As expected, the Federal Reserve announced this week plans to purchase more long-term bonds from the public. The so-called QE II is under way.
In addition to keeping bank interest rates near zero, the Fed announced this week that principal from previous bond purchases (Quantitative Easing I) will be reinvested and $600 billion of new, “longer-term” Treasury securities will be bought by next June.
Fed monetary policy actions like these are conducted at the Federal Reserve Bank of New York. The New York Fed said there will be roughly $110 billion per month ($75 billion of new money and $35 billion from reinvestment) over the next eight months.

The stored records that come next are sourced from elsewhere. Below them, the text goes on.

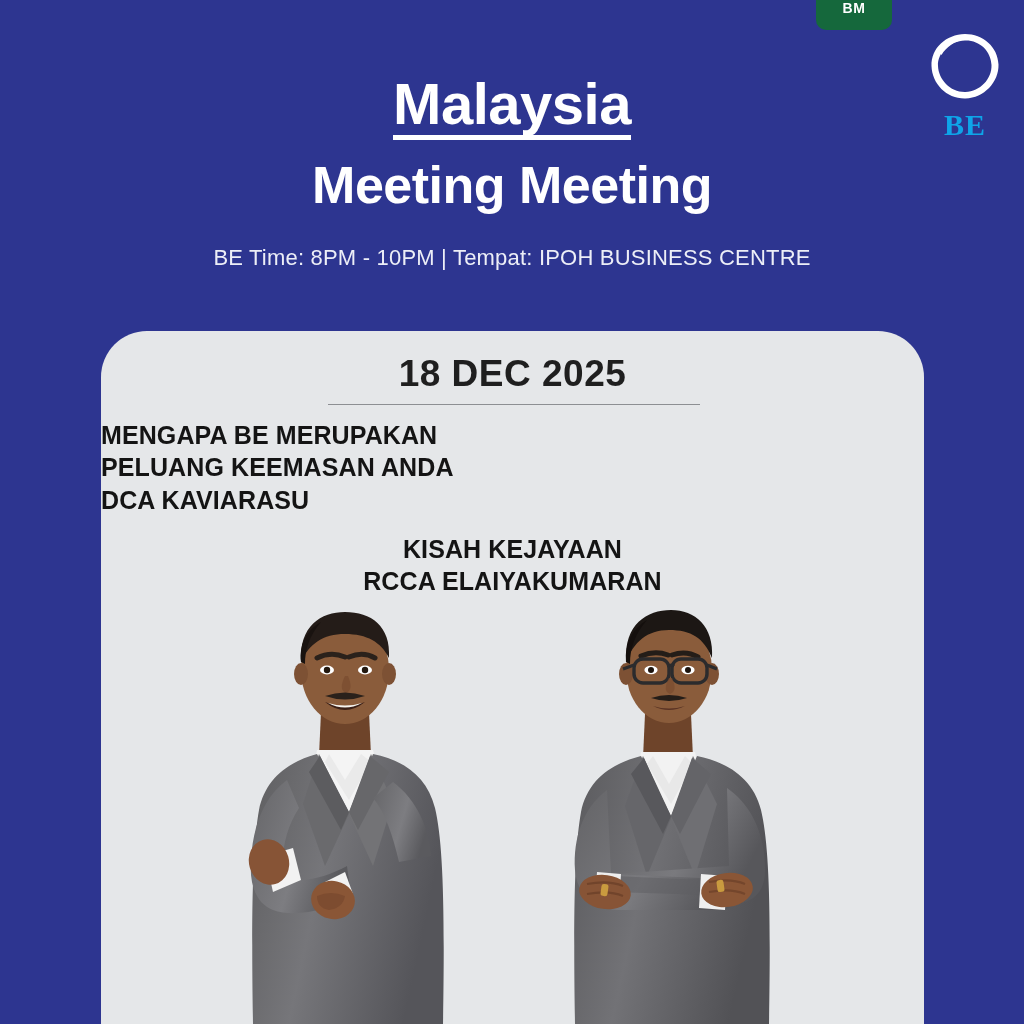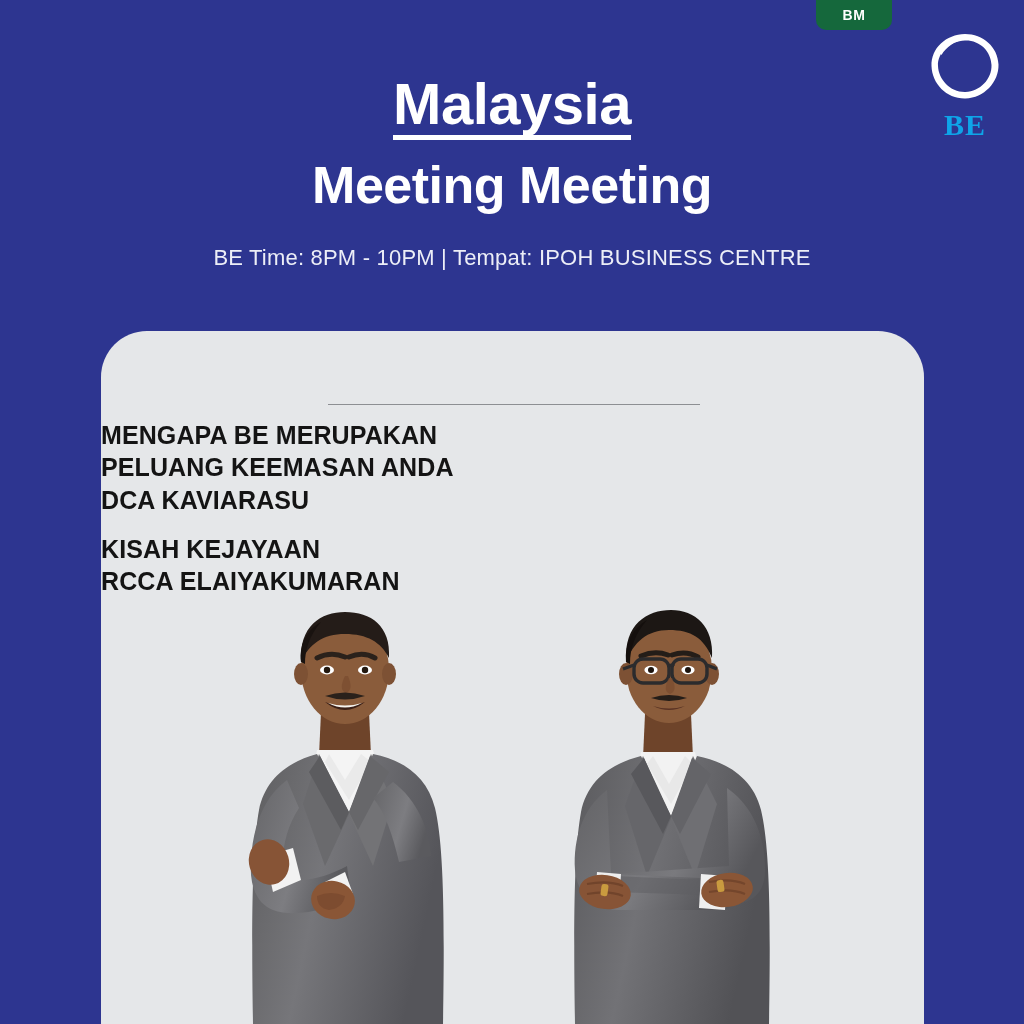--- a/index.html
+++ b/index.html
@@ -28,21 +28,21 @@
   
   .bm-badge {
     position: absolute;
     left: 816px;
     top: 0;
     width: 76px;
     height: 30px;
     background: #15683c;
     border-radius: 0 0 10px 10px;
     display: flex;
-    align-items: center;
+    align-items: flex-start;
     justify-content: center;
   }
   .bm-badge-label {
     color: #ffffff;
     font-size: 14px;
     font-weight: bold;
     letter-spacing: .5px;
   }
 
   
@@ -153,20 +153,21 @@
     font-weight: bold;
     line-height: 1.29;
     letter-spacing: 0.1px;
   }
 
   .agenda-group-2 {
     position: absolute;
     left: 0;
     top: 202px;
     width: 100%;
+    text-align: center;
   }
 
   
   .photos {
     position: absolute;
     left: 0;
     bottom: 0;
     width: 823px;
     height: 420px;
   }
@@ -208,20 +209,21 @@
 
   <div class="header">
     <div class="title-main">Malaysia</div>
     <div class="title-sub">Meeting Meeting</div>
     <div class="header-meta">BE Time: 8PM - 10PM  |  Tempat: IPOH BUSINESS CENTRE</div>
   </div>
 
   <div class="card">
     <div class="card-inner">
 
+      <div class="card-date">18 DEC 2025</div>
 
       <div class="card-divider"></div>
 
       <div class="agenda">
         <div class="agenda-line">MENGAPA BE MERUPAKAN</div>
         <div class="agenda-line">PELUANG KEEMASAN ANDA</div>
         <div class="agenda-line">DCA KAVIARASU</div>
       </div>
 
       <div class="agenda-group-2">

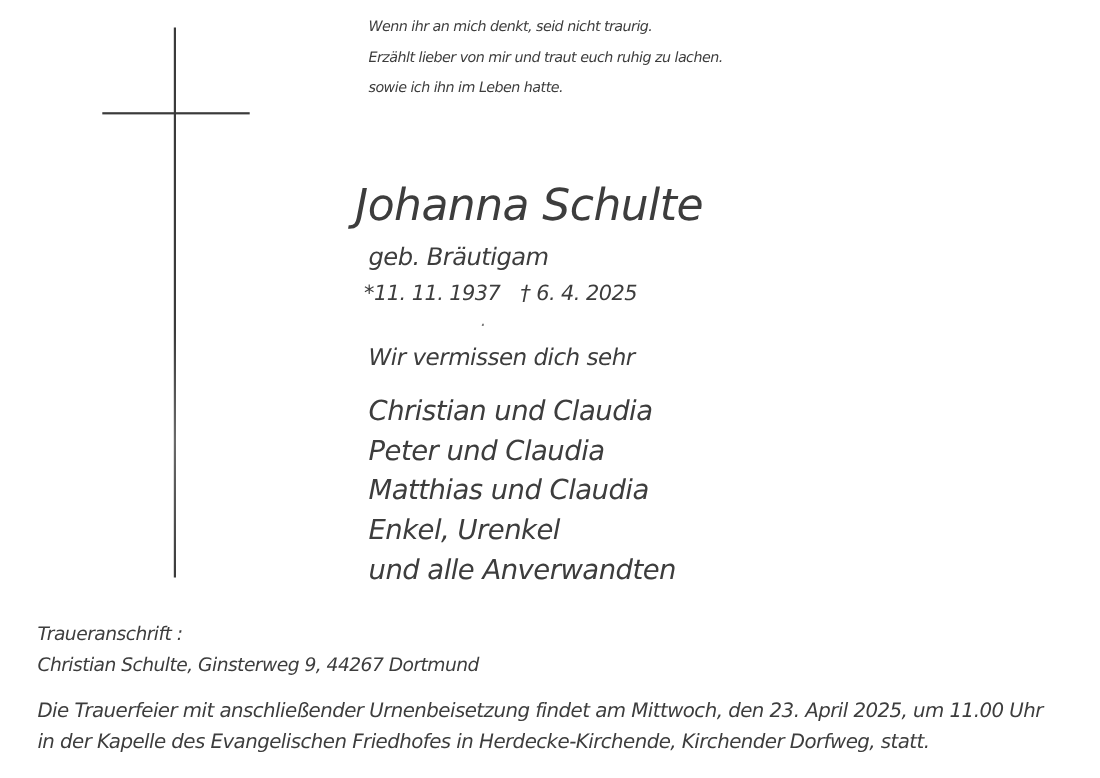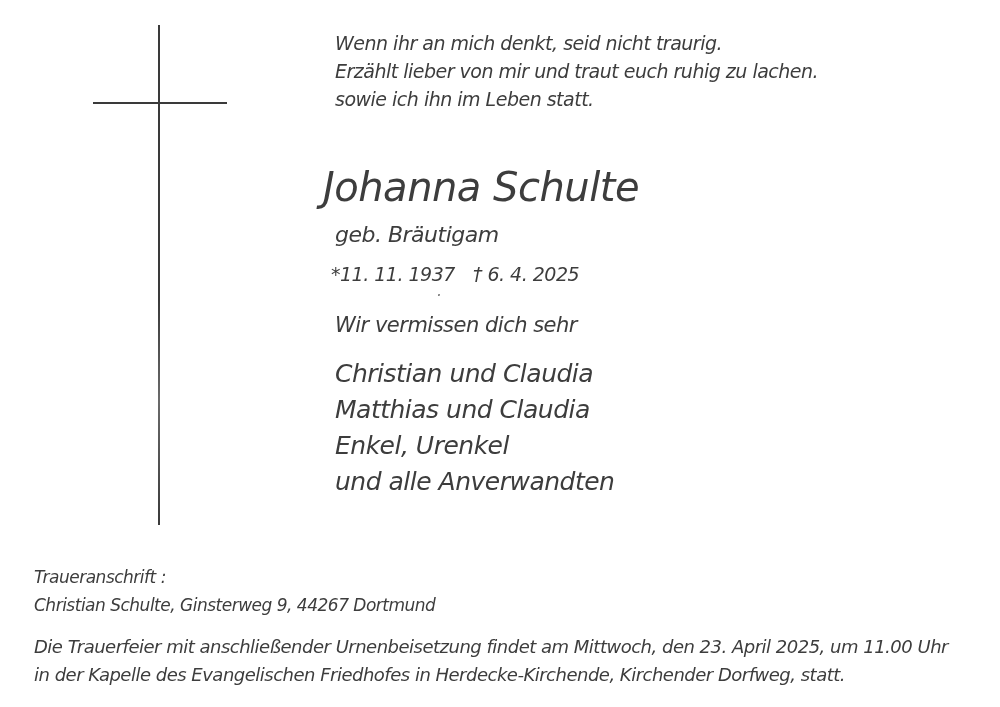--- a/index.html
+++ b/index.html
@@ -28,22 +28,22 @@
     position: absolute;
     left: 93px;
     top: 102px;
     width: 134px;
     height: 2px;
     background: #3a3a3a;
   }
   .verse {
     position: absolute;
     left: 335px;
-    top: 29px;
-    font-size: 19px;
+    top: 11px;
+    font-size: 13px;
     line-height: 28px;
     white-space: nowrap;
   }
   .name {
     position: absolute;
     left: 323px;
     top: 164px;
     font-size: 40px;
     font-weight: 400;
     white-space: nowrap;
@@ -51,21 +51,21 @@
   .maiden-name {
     position: absolute;
     left: 335px;
     top: 222px;
     font-size: 22px;
     white-space: nowrap;
   }
   .dates {
     position: absolute;
     left: 331px;
-    top: 263px;
+    top: 256px;
     font-size: 19px;
     white-space: nowrap;
   }
   .dates .death-date { margin-left: 18px; }
   .stray-dot {
     position: absolute;
     left: 437px;
     top: 281px;
     font-size: 16px;
     color: #7a7a7a;
@@ -108,37 +108,38 @@
 <div class="page">
 
   <div>
     <div class="cross-vertical"></div>
     <div class="cross-horizontal"></div>
   </div>
 
   <div class="verse">
     <div>Wenn ihr an mich denkt, seid nicht traurig.</div>
     <div>Erzählt lieber von mir und traut euch ruhig zu lachen.</div>
-    <div>sowie ich ihn im Leben statt.</div>
+    <div>sowie ich ihn im Leben hatte.</div>
   </div>
 
   <div class="name">Johanna Schulte</div>
 
   <div class="maiden-name">geb. Bräutigam</div>
 
   <div class="dates">
     <span>*11. 11. 1937</span><span class="death-date">† 6. 4. 2025</span>
   </div>
 
   <div class="stray-dot">.</div>
 
   <div class="missing-line">Wir vermissen dich sehr</div>
 
   <div class="mourners">
     <div>Christian und Claudia</div>
+    <div>Peter und Claudia</div>
     <div>Matthias und Claudia</div>
     <div>Enkel, Urenkel</div>
     <div>und alle Anverwandten</div>
   </div>
 
   <div class="address-block">
     <div>Traueranschrift :</div>
     <div>Christian Schulte, Ginsterweg 9, 44267 Dortmund</div>
   </div>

However, the Fed doesn’t want to take on too much risk. The bulk of this money is being used to purchase Treasuries of short or medium maturity, rather than what the market normally considers long-term bonds. Only 6 percent is planned for purchases of Treasuries with maturity dates of 10 years or longer.
Richard Barley of The Wall Street Journal had said at the start of this week that if QE2 “either disappoints because the scale is too small, or works too well in raising inflation expectations, Treasury yields will rise and corporate bonds will suffer too.” That’s just what happened immediately after the announcement.
On Wednesday afternoon, the 10-year and 30-year Treasury bonds fell in price, raising their yields, while shorter-maturity Treasuries were unchanged. These same long-term bonds often serve as benchmarks for many consumer loans, like mortgages and car loans. The rising interest rate on long-term Treasuries is likely to raise consumer borrowing rates.
The new policy announcement also had a negative impact on the value of the dollar. The dollar fell against all major currencies except the yen.
The higher consumer rates won’t help Idaho consumers, but a lower-value dollar could help some Idaho companies. If the dollar remains low, export pricing will be more competitive.
According to the Idaho Department of Commerce, Idaho companies had $3.88 billion in export sales to more than 140 countries during 2009. For example, Idaho firms sold arms and ammunition valued at $1.7 million to France. More than $4.9 million worth of vegetables were sold in Hungary, and more than $600,000 worth of organic chemicals were shipped to Kazakhstan.
A declining dollar could continue to boost Idaho exports. But there is no free lunch.
By raising inflation expectations, the long–run effect of the $600 billion in new purchases is more likely negative. For this reason. many policymakers are leery of the plan.
The vote for this new monetary policy was not unanimous. Thomas M. Hoenig, president of the Federal Reserve Bank of Kansas City, has long opposed the excessively loose monetary policy currently in place and voted against the move. Mr. Hoenig has gone as far to say that this quantitative easing is a “bargain with the devil.”
Presidents from other regional Fed banks, such as Charles Plosser of Philadelphia, Richard Fisher of Dallas and Jeffrey Lacker of Richmond, have also come out in opposition to more bond buying. These gentlemen, however, are not currently voting members of the Fed’s monetary policy making committee. Plosser and Fisher will have a vote throughout 2011.
The financial market reactions to the new program are long-term negative, and new policymakers are on their way. The economy may get a short-term boost from the additional $600 billion, but next year we are all in for a surprise.
Peter R. Crabb is a professor of finance and economics at Northwest Nazarene University in Nampa. He earned his doctorate in international and financial economics from the University of Oregon.